___ SUPPLIED DATA ___

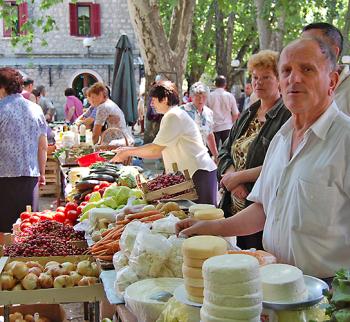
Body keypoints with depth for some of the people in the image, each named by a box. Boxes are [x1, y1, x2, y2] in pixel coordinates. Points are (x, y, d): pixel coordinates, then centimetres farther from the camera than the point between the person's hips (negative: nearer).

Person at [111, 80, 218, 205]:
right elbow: (160, 152, 18)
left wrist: (128, 152, -3)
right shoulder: (173, 115, 21)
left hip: (199, 173, -10)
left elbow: (155, 149, -15)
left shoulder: (174, 116, -12)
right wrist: (129, 151, 13)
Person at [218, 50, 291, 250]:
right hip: (234, 208, 7)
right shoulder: (248, 114, 14)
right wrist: (234, 183, -7)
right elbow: (225, 152, 12)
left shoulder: (287, 115, -10)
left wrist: (240, 176, -13)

___

TASK DETAILS =
Repeat each entry precisely as it appears. Leave the pictures out.

YOUR SOLUTION =
Body keypoints with depth for some of the people in the image, each named by a box. Boxes are [x1, y1, x2, y2] in pixel coordinates. Points are (x, y, d): pixel coordinates, then centimetres farther from the camera than the point between the person's hips (negative: nearer).

Person at [111, 80, 218, 205]:
right elbow: (160, 152, 18)
left wrist: (128, 152, -3)
right shoulder: (173, 115, 21)
left hip: (199, 173, -10)
left elbow: (155, 149, -15)
left shoulder: (174, 116, -12)
right wrist: (129, 151, 13)
Person at [218, 50, 291, 250]:
right hip: (234, 208, 7)
right shoulder: (248, 114, 14)
right wrist: (234, 183, -7)
right elbow: (225, 152, 12)
left shoulder: (287, 115, -10)
left wrist: (240, 176, -13)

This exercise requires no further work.